• _PROVIDED DATA_:
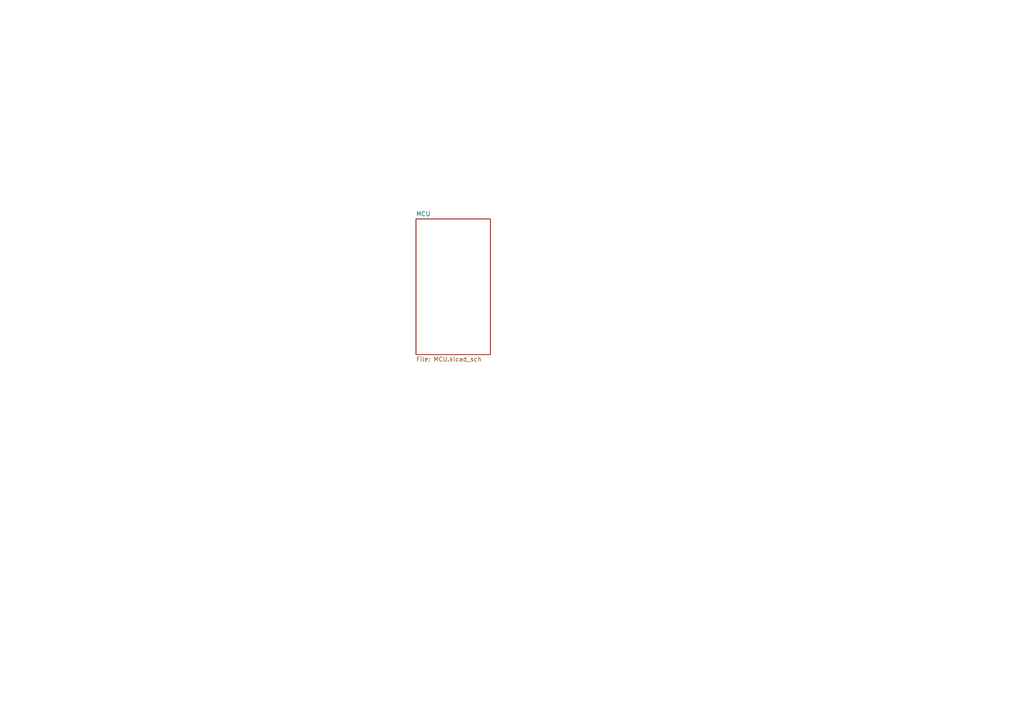
<source format=kicad_sch>
(kicad_sch (version 20230121) (generator eeschema)

  (uuid b4382ef4-8540-4cf0-8bf7-60a21f991ddf)

  (paper "A4")

  


  (sheet (at 120.65 63.5) (size 21.59 39.37) (fields_autoplaced)
    (stroke (width 0.1524) (type solid))
    (fill (color 0 0 0 0.0000))
    (uuid 12abbf4f-9c67-4426-aa4f-39d550a56952)
    (property "Sheetname" "MCU" (at 120.65 62.7884 0)
      (effects (font (size 1.27 1.27)) (justify left bottom))
    )
    (property "Sheetfile" "MCU.kicad_sch" (at 120.65 103.4546 0)
      (effects (font (size 1.27 1.27)) (justify left top))
    )
    (instances
      (project "Receiver_KiCad"
        (path "/b4382ef4-8540-4cf0-8bf7-60a21f991ddf" (page "3"))
      )
    )
  )

  (sheet_instances
    (path "/" (page "1"))
  )
)

</source>
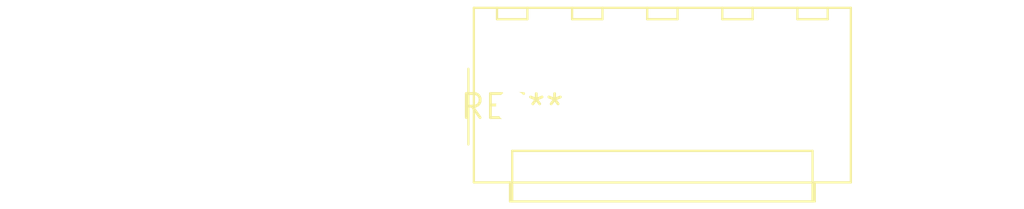
<source format=kicad_pcb>
(kicad_pcb (version 20240108) (generator pcbnew)

  (general
    (thickness 1.6)
  )

  (paper "A4")
  (layers
    (0 "F.Cu" signal)
    (31 "B.Cu" signal)
    (32 "B.Adhes" user "B.Adhesive")
    (33 "F.Adhes" user "F.Adhesive")
    (34 "B.Paste" user)
    (35 "F.Paste" user)
    (36 "B.SilkS" user "B.Silkscreen")
    (37 "F.SilkS" user "F.Silkscreen")
    (38 "B.Mask" user)
    (39 "F.Mask" user)
    (40 "Dwgs.User" user "User.Drawings")
    (41 "Cmts.User" user "User.Comments")
    (42 "Eco1.User" user "User.Eco1")
    (43 "Eco2.User" user "User.Eco2")
    (44 "Edge.Cuts" user)
    (45 "Margin" user)
    (46 "B.CrtYd" user "B.Courtyard")
    (47 "F.CrtYd" user "F.Courtyard")
    (48 "B.Fab" user)
    (49 "F.Fab" user)
    (50 "User.1" user)
    (51 "User.2" user)
    (52 "User.3" user)
    (53 "User.4" user)
    (54 "User.5" user)
    (55 "User.6" user)
    (56 "User.7" user)
    (57 "User.8" user)
    (58 "User.9" user)
  )

  (setup
    (pad_to_mask_clearance 0)
    (pcbplotparams
      (layerselection 0x00010fc_ffffffff)
      (plot_on_all_layers_selection 0x0000000_00000000)
      (disableapertmacros false)
      (usegerberextensions false)
      (usegerberattributes false)
      (usegerberadvancedattributes false)
      (creategerberjobfile false)
      (dashed_line_dash_ratio 12.000000)
      (dashed_line_gap_ratio 3.000000)
      (svgprecision 4)
      (plotframeref false)
      (viasonmask false)
      (mode 1)
      (useauxorigin false)
      (hpglpennumber 1)
      (hpglpenspeed 20)
      (hpglpendiameter 15.000000)
      (dxfpolygonmode false)
      (dxfimperialunits false)
      (dxfusepcbnewfont false)
      (psnegative false)
      (psa4output false)
      (plotreference false)
      (plotvalue false)
      (plotinvisibletext false)
      (sketchpadsonfab false)
      (subtractmaskfromsilk false)
      (outputformat 1)
      (mirror false)
      (drillshape 1)
      (scaleselection 1)
      (outputdirectory "")
    )
  )

  (net 0 "")

  (footprint "Molex_KK-396_A-41791-0005_1x05_P3.96mm_Vertical" (layer "F.Cu") (at 0 0))

)

</source>
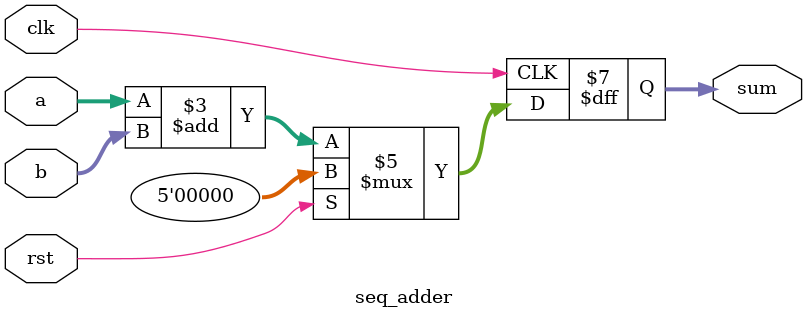
<source format=sv>
module seq_adder(clk,rst,a,b,sum);
input clk,rst;
input [3:0] a,b;
output reg [4:0] sum;

	always @(posedge clk) begin
		if(rst==1)
			sum<=4'b0;
		else
			sum<=a+b;
	end
endmodule



</source>
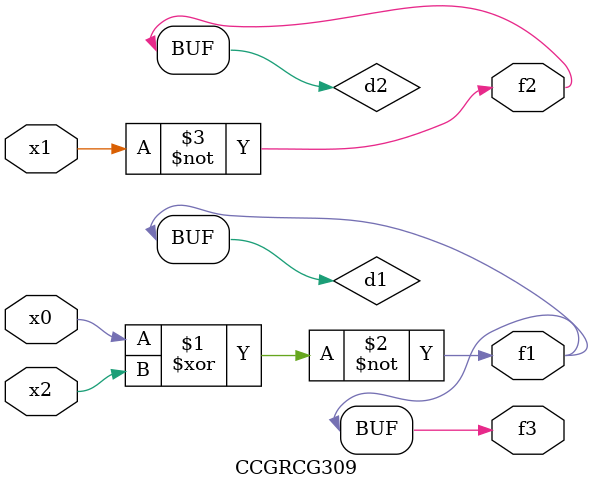
<source format=v>
module CCGRCG309(
	input x0, x1, x2,
	output f1, f2, f3
);

	wire d1, d2, d3;

	xnor (d1, x0, x2);
	nand (d2, x1);
	nor (d3, x1, x2);
	assign f1 = d1;
	assign f2 = d2;
	assign f3 = d1;
endmodule

</source>
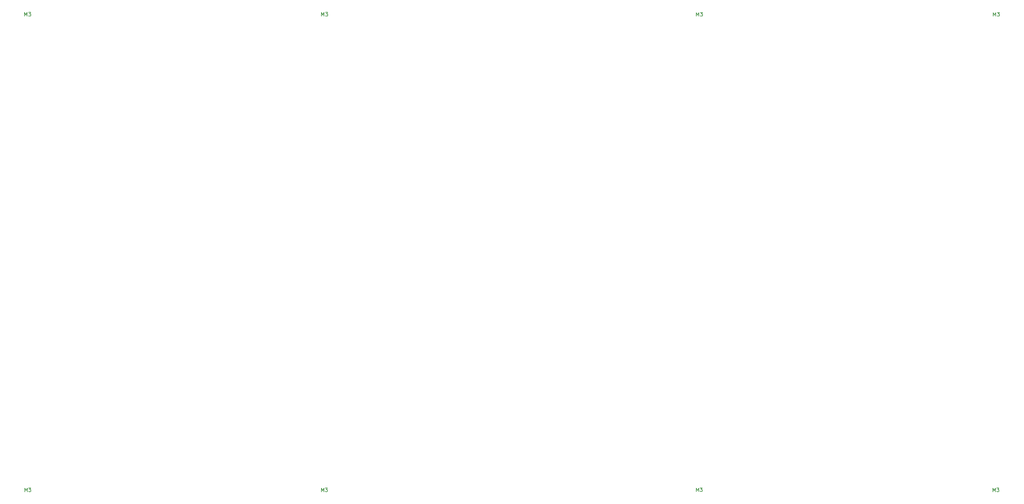
<source format=gbr>
G04 #@! TF.GenerationSoftware,KiCad,Pcbnew,(5.1.6)-1*
G04 #@! TF.CreationDate,2020-06-16T10:30:54+02:00*
G04 #@! TF.ProjectId,punk75_plate,70756e6b-3735-45f7-906c-6174652e6b69,rev?*
G04 #@! TF.SameCoordinates,Original*
G04 #@! TF.FileFunction,Legend,Top*
G04 #@! TF.FilePolarity,Positive*
%FSLAX46Y46*%
G04 Gerber Fmt 4.6, Leading zero omitted, Abs format (unit mm)*
G04 Created by KiCad (PCBNEW (5.1.6)-1) date 2020-06-16 10:30:54*
%MOMM*%
%LPD*%
G01*
G04 APERTURE LIST*
%ADD10C,0.150000*%
G04 APERTURE END LIST*
D10*
X351940476Y-104152380D02*
X351940476Y-103152380D01*
X352273809Y-103866666D01*
X352607142Y-103152380D01*
X352607142Y-104152380D01*
X352988095Y-103152380D02*
X353607142Y-103152380D01*
X353273809Y-103533333D01*
X353416666Y-103533333D01*
X353511904Y-103580952D01*
X353559523Y-103628571D01*
X353607142Y-103723809D01*
X353607142Y-103961904D01*
X353559523Y-104057142D01*
X353511904Y-104104761D01*
X353416666Y-104152380D01*
X353130952Y-104152380D01*
X353035714Y-104104761D01*
X352988095Y-104057142D01*
X271940476Y-104152380D02*
X271940476Y-103152380D01*
X272273809Y-103866666D01*
X272607142Y-103152380D01*
X272607142Y-104152380D01*
X272988095Y-103152380D02*
X273607142Y-103152380D01*
X273273809Y-103533333D01*
X273416666Y-103533333D01*
X273511904Y-103580952D01*
X273559523Y-103628571D01*
X273607142Y-103723809D01*
X273607142Y-103961904D01*
X273559523Y-104057142D01*
X273511904Y-104104761D01*
X273416666Y-104152380D01*
X273130952Y-104152380D01*
X273035714Y-104104761D01*
X272988095Y-104057142D01*
X170950476Y-104132380D02*
X170950476Y-103132380D01*
X171283809Y-103846666D01*
X171617142Y-103132380D01*
X171617142Y-104132380D01*
X171998095Y-103132380D02*
X172617142Y-103132380D01*
X172283809Y-103513333D01*
X172426666Y-103513333D01*
X172521904Y-103560952D01*
X172569523Y-103608571D01*
X172617142Y-103703809D01*
X172617142Y-103941904D01*
X172569523Y-104037142D01*
X172521904Y-104084761D01*
X172426666Y-104132380D01*
X172140952Y-104132380D01*
X172045714Y-104084761D01*
X171998095Y-104037142D01*
X90940476Y-104132380D02*
X90940476Y-103132380D01*
X91273809Y-103846666D01*
X91607142Y-103132380D01*
X91607142Y-104132380D01*
X91988095Y-103132380D02*
X92607142Y-103132380D01*
X92273809Y-103513333D01*
X92416666Y-103513333D01*
X92511904Y-103560952D01*
X92559523Y-103608571D01*
X92607142Y-103703809D01*
X92607142Y-103941904D01*
X92559523Y-104037142D01*
X92511904Y-104084761D01*
X92416666Y-104132380D01*
X92130952Y-104132380D01*
X92035714Y-104084761D01*
X91988095Y-104037142D01*
X271890476Y-232342380D02*
X271890476Y-231342380D01*
X272223809Y-232056666D01*
X272557142Y-231342380D01*
X272557142Y-232342380D01*
X272938095Y-231342380D02*
X273557142Y-231342380D01*
X273223809Y-231723333D01*
X273366666Y-231723333D01*
X273461904Y-231770952D01*
X273509523Y-231818571D01*
X273557142Y-231913809D01*
X273557142Y-232151904D01*
X273509523Y-232247142D01*
X273461904Y-232294761D01*
X273366666Y-232342380D01*
X273080952Y-232342380D01*
X272985714Y-232294761D01*
X272938095Y-232247142D01*
X170880476Y-232382380D02*
X170880476Y-231382380D01*
X171213809Y-232096666D01*
X171547142Y-231382380D01*
X171547142Y-232382380D01*
X171928095Y-231382380D02*
X172547142Y-231382380D01*
X172213809Y-231763333D01*
X172356666Y-231763333D01*
X172451904Y-231810952D01*
X172499523Y-231858571D01*
X172547142Y-231953809D01*
X172547142Y-232191904D01*
X172499523Y-232287142D01*
X172451904Y-232334761D01*
X172356666Y-232382380D01*
X172070952Y-232382380D01*
X171975714Y-232334761D01*
X171928095Y-232287142D01*
X90960476Y-232372380D02*
X90960476Y-231372380D01*
X91293809Y-232086666D01*
X91627142Y-231372380D01*
X91627142Y-232372380D01*
X92008095Y-231372380D02*
X92627142Y-231372380D01*
X92293809Y-231753333D01*
X92436666Y-231753333D01*
X92531904Y-231800952D01*
X92579523Y-231848571D01*
X92627142Y-231943809D01*
X92627142Y-232181904D01*
X92579523Y-232277142D01*
X92531904Y-232324761D01*
X92436666Y-232372380D01*
X92150952Y-232372380D01*
X92055714Y-232324761D01*
X92008095Y-232277142D01*
X351820476Y-232382380D02*
X351820476Y-231382380D01*
X352153809Y-232096666D01*
X352487142Y-231382380D01*
X352487142Y-232382380D01*
X352868095Y-231382380D02*
X353487142Y-231382380D01*
X353153809Y-231763333D01*
X353296666Y-231763333D01*
X353391904Y-231810952D01*
X353439523Y-231858571D01*
X353487142Y-231953809D01*
X353487142Y-232191904D01*
X353439523Y-232287142D01*
X353391904Y-232334761D01*
X353296666Y-232382380D01*
X353010952Y-232382380D01*
X352915714Y-232334761D01*
X352868095Y-232287142D01*
M02*

</source>
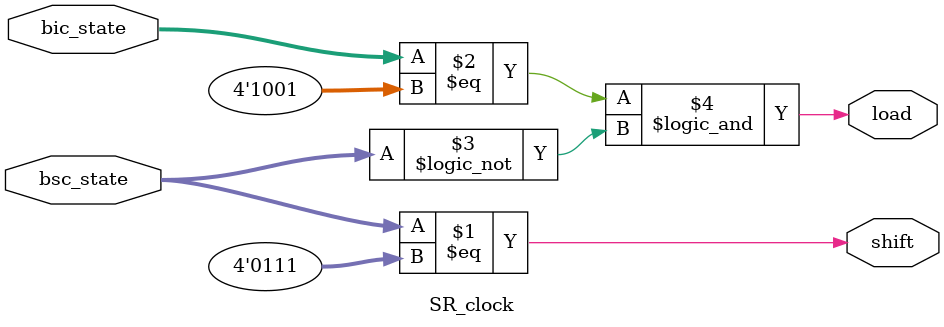
<source format=v>
module SR_clock (bsc_state, bic_state, shift, load);
	input[3:0] bsc_state, bic_state;
	output shift;
	output load;
	
	assign shift = (bsc_state == 4'b0111);
	assign load = (bic_state == 4'b1001) && (bsc_state == 4'b0000); 
	
endmodule


</source>
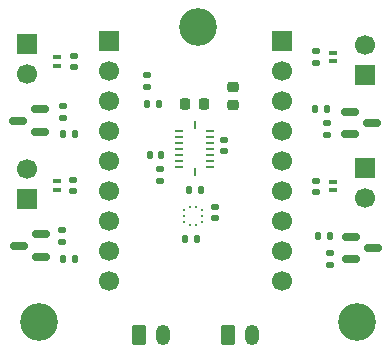
<source format=gbr>
%TF.GenerationSoftware,KiCad,Pcbnew,9.0.4*%
%TF.CreationDate,2025-10-07T14:12:27+03:00*%
%TF.ProjectId,XIaoShield,5849616f-5368-4696-956c-642e6b696361,rev?*%
%TF.SameCoordinates,Original*%
%TF.FileFunction,Soldermask,Top*%
%TF.FilePolarity,Negative*%
%FSLAX46Y46*%
G04 Gerber Fmt 4.6, Leading zero omitted, Abs format (unit mm)*
G04 Created by KiCad (PCBNEW 9.0.4) date 2025-10-07 14:12:27*
%MOMM*%
%LPD*%
G01*
G04 APERTURE LIST*
G04 Aperture macros list*
%AMRoundRect*
0 Rectangle with rounded corners*
0 $1 Rounding radius*
0 $2 $3 $4 $5 $6 $7 $8 $9 X,Y pos of 4 corners*
0 Add a 4 corners polygon primitive as box body*
4,1,4,$2,$3,$4,$5,$6,$7,$8,$9,$2,$3,0*
0 Add four circle primitives for the rounded corners*
1,1,$1+$1,$2,$3*
1,1,$1+$1,$4,$5*
1,1,$1+$1,$6,$7*
1,1,$1+$1,$8,$9*
0 Add four rect primitives between the rounded corners*
20,1,$1+$1,$2,$3,$4,$5,0*
20,1,$1+$1,$4,$5,$6,$7,0*
20,1,$1+$1,$6,$7,$8,$9,0*
20,1,$1+$1,$8,$9,$2,$3,0*%
G04 Aperture macros list end*
%ADD10RoundRect,0.140000X-0.140000X-0.170000X0.140000X-0.170000X0.140000X0.170000X-0.140000X0.170000X0*%
%ADD11RoundRect,0.050000X-0.300000X0.150000X-0.300000X-0.150000X0.300000X-0.150000X0.300000X0.150000X0*%
%ADD12RoundRect,0.140000X-0.170000X0.140000X-0.170000X-0.140000X0.170000X-0.140000X0.170000X0.140000X0*%
%ADD13RoundRect,0.135000X0.185000X-0.135000X0.185000X0.135000X-0.185000X0.135000X-0.185000X-0.135000X0*%
%ADD14R,1.700000X1.700000*%
%ADD15C,1.700000*%
%ADD16RoundRect,0.218750X-0.256250X0.218750X-0.256250X-0.218750X0.256250X-0.218750X0.256250X0.218750X0*%
%ADD17RoundRect,0.140000X0.140000X0.170000X-0.140000X0.170000X-0.140000X-0.170000X0.140000X-0.170000X0*%
%ADD18RoundRect,0.135000X-0.135000X-0.185000X0.135000X-0.185000X0.135000X0.185000X-0.135000X0.185000X0*%
%ADD19RoundRect,0.150000X-0.587500X-0.150000X0.587500X-0.150000X0.587500X0.150000X-0.587500X0.150000X0*%
%ADD20RoundRect,0.250000X-0.350000X-0.625000X0.350000X-0.625000X0.350000X0.625000X-0.350000X0.625000X0*%
%ADD21O,1.200000X1.750000*%
%ADD22RoundRect,0.050000X-0.287500X-0.075000X0.287500X-0.075000X0.287500X0.075000X-0.287500X0.075000X0*%
%ADD23RoundRect,0.050000X0.075000X-0.287500X0.075000X0.287500X-0.075000X0.287500X-0.075000X-0.287500X0*%
%ADD24C,3.200000*%
%ADD25RoundRect,0.135000X-0.185000X0.135000X-0.185000X-0.135000X0.185000X-0.135000X0.185000X0.135000X0*%
%ADD26RoundRect,0.135000X0.135000X0.185000X-0.135000X0.185000X-0.135000X-0.185000X0.135000X-0.185000X0*%
%ADD27RoundRect,0.150000X0.587500X0.150000X-0.587500X0.150000X-0.587500X-0.150000X0.587500X-0.150000X0*%
%ADD28RoundRect,0.225000X0.225000X0.250000X-0.225000X0.250000X-0.225000X-0.250000X0.225000X-0.250000X0*%
%ADD29R,0.250000X0.275000*%
%ADD30R,0.275000X0.250000*%
G04 APERTURE END LIST*
D10*
%TO.C,C3*%
X167420000Y-73900000D03*
X168380000Y-73900000D03*
%TD*%
D11*
%TO.C,D3*%
X156600000Y-69050000D03*
X156600000Y-69750000D03*
%TD*%
D12*
%TO.C,C7*%
X157900000Y-68940000D03*
X157900000Y-69900000D03*
%TD*%
D13*
%TO.C,R10*%
X165300000Y-69010000D03*
X165300000Y-67990000D03*
%TD*%
D14*
%TO.C,J6*%
X182660000Y-67920000D03*
D15*
X182660000Y-70460000D03*
%TD*%
D16*
%TO.C,FB1*%
X171500000Y-61025000D03*
X171500000Y-62600000D03*
%TD*%
D17*
%TO.C,C4*%
X165380000Y-66800000D03*
X164420000Y-66800000D03*
%TD*%
D18*
%TO.C,R9*%
X167700000Y-69800000D03*
X168720000Y-69800000D03*
%TD*%
D11*
%TO.C,D1*%
X179900000Y-58200000D03*
X179900000Y-58900000D03*
%TD*%
D13*
%TO.C,R12*%
X179700000Y-76100000D03*
X179700000Y-75080000D03*
%TD*%
D19*
%TO.C,Q4*%
X181462500Y-73750000D03*
X181462500Y-75650000D03*
X183337500Y-74700000D03*
%TD*%
D12*
%TO.C,C6*%
X158020000Y-58420000D03*
X158020000Y-59380000D03*
%TD*%
D20*
%TO.C,J7*%
X163530000Y-82080000D03*
D21*
X165530000Y-82080000D03*
%TD*%
D14*
%TO.C,J8*%
X161000000Y-57200000D03*
D15*
X161000000Y-59740000D03*
X161000000Y-62280000D03*
X161000000Y-64820000D03*
X161000000Y-67360000D03*
X161000000Y-69900000D03*
X161000000Y-72440000D03*
X161000000Y-74980000D03*
X161000000Y-77520000D03*
%TD*%
D22*
%TO.C,U1*%
X169474000Y-64800000D03*
X169474000Y-65300000D03*
X169474000Y-65800000D03*
X169474000Y-66300000D03*
X169474000Y-66800000D03*
X169474000Y-67300000D03*
X169474000Y-67800000D03*
D23*
X168212000Y-68262000D03*
D22*
X166900000Y-67800000D03*
X166900000Y-67300000D03*
X166900000Y-66800000D03*
X166900000Y-66300000D03*
X166900000Y-65800000D03*
X166900000Y-65300000D03*
X166900000Y-64800000D03*
D23*
X168212000Y-64282500D03*
%TD*%
D24*
%TO.C,H3*%
X168500000Y-56000000D03*
%TD*%
D25*
%TO.C,R8*%
X157000000Y-73190000D03*
X157000000Y-74210000D03*
%TD*%
D26*
%TO.C,R7*%
X158120000Y-75600000D03*
X157100000Y-75600000D03*
%TD*%
D14*
%TO.C,J5*%
X175600000Y-57200000D03*
D15*
X175600000Y-59740000D03*
X175600000Y-62280000D03*
X175600000Y-64820000D03*
X175600000Y-67360000D03*
X175600000Y-69900000D03*
X175600000Y-72440000D03*
X175600000Y-74980000D03*
X175600000Y-77520000D03*
%TD*%
D26*
%TO.C,R3*%
X158120000Y-65010000D03*
X157100000Y-65010000D03*
%TD*%
D14*
%TO.C,J4*%
X154000000Y-70540000D03*
D15*
X154000000Y-68000000D03*
%TD*%
D24*
%TO.C,H2*%
X182000000Y-81000000D03*
%TD*%
D18*
%TO.C,R11*%
X178690000Y-73700000D03*
X179710000Y-73700000D03*
%TD*%
D27*
%TO.C,Q3*%
X155237500Y-75450000D03*
X155237500Y-73550000D03*
X153362500Y-74500000D03*
%TD*%
D18*
%TO.C,R1*%
X178390000Y-62890000D03*
X179410000Y-62890000D03*
%TD*%
D12*
%TO.C,C2*%
X178500000Y-58040000D03*
X178500000Y-59000000D03*
%TD*%
D24*
%TO.C,H1*%
X155000000Y-81000000D03*
%TD*%
D14*
%TO.C,J3*%
X154000000Y-57460000D03*
D15*
X154000000Y-60000000D03*
%TD*%
D12*
%TO.C,C9*%
X178500000Y-69020000D03*
X178500000Y-69980000D03*
%TD*%
D11*
%TO.C,D4*%
X179900000Y-69100000D03*
X179900000Y-69800000D03*
%TD*%
D14*
%TO.C,J1*%
X182680000Y-60070000D03*
D15*
X182680000Y-57530000D03*
%TD*%
D28*
%TO.C,C8*%
X168975000Y-62500000D03*
X167425000Y-62500000D03*
%TD*%
D20*
%TO.C,J2*%
X171060000Y-82060000D03*
D21*
X173060000Y-82060000D03*
%TD*%
D13*
%TO.C,R2*%
X179400000Y-65100000D03*
X179400000Y-64080000D03*
%TD*%
D25*
%TO.C,R5*%
X164200000Y-60080000D03*
X164200000Y-61100000D03*
%TD*%
%TO.C,R4*%
X157100000Y-62700000D03*
X157100000Y-63720000D03*
%TD*%
D12*
%TO.C,C5*%
X169900000Y-71220000D03*
X169900000Y-72180000D03*
%TD*%
D27*
%TO.C,Q2*%
X155137500Y-64850000D03*
X155137500Y-62950000D03*
X153262500Y-63900000D03*
%TD*%
D12*
%TO.C,C1*%
X170712000Y-65520000D03*
X170712000Y-66480000D03*
%TD*%
D19*
%TO.C,Q1*%
X181362500Y-63150000D03*
X181362500Y-65050000D03*
X183237500Y-64100000D03*
%TD*%
D11*
%TO.C,D2*%
X156600000Y-58550000D03*
X156600000Y-59250000D03*
%TD*%
D29*
%TO.C,U2*%
X168312500Y-71237500D03*
X167812500Y-71237500D03*
D30*
X167300000Y-71500000D03*
X167300000Y-72000000D03*
X167300000Y-72500000D03*
D29*
X167812500Y-72762500D03*
X168312500Y-72762500D03*
D30*
X168825000Y-72500000D03*
X168825000Y-72000000D03*
X168825000Y-71500000D03*
%TD*%
D18*
%TO.C,R6*%
X164180000Y-62500000D03*
X165200000Y-62500000D03*
%TD*%
M02*

</source>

• _TASK TO COMPLETE_: Taking the entries above, write out exactly the lines starting with the line containing "X172569523Y-104037142D01*" and going on through the line containing "X273557142Y-232151904D01*", both included, and nothing else.

• _RESULT OF THE TASK_:
X172569523Y-104037142D01*
X172521904Y-104084761D01*
X172426666Y-104132380D01*
X172140952Y-104132380D01*
X172045714Y-104084761D01*
X171998095Y-104037142D01*
X90940476Y-104132380D02*
X90940476Y-103132380D01*
X91273809Y-103846666D01*
X91607142Y-103132380D01*
X91607142Y-104132380D01*
X91988095Y-103132380D02*
X92607142Y-103132380D01*
X92273809Y-103513333D01*
X92416666Y-103513333D01*
X92511904Y-103560952D01*
X92559523Y-103608571D01*
X92607142Y-103703809D01*
X92607142Y-103941904D01*
X92559523Y-104037142D01*
X92511904Y-104084761D01*
X92416666Y-104132380D01*
X92130952Y-104132380D01*
X92035714Y-104084761D01*
X91988095Y-104037142D01*
X271890476Y-232342380D02*
X271890476Y-231342380D01*
X272223809Y-232056666D01*
X272557142Y-231342380D01*
X272557142Y-232342380D01*
X272938095Y-231342380D02*
X273557142Y-231342380D01*
X273223809Y-231723333D01*
X273366666Y-231723333D01*
X273461904Y-231770952D01*
X273509523Y-231818571D01*
X273557142Y-231913809D01*
X273557142Y-232151904D01*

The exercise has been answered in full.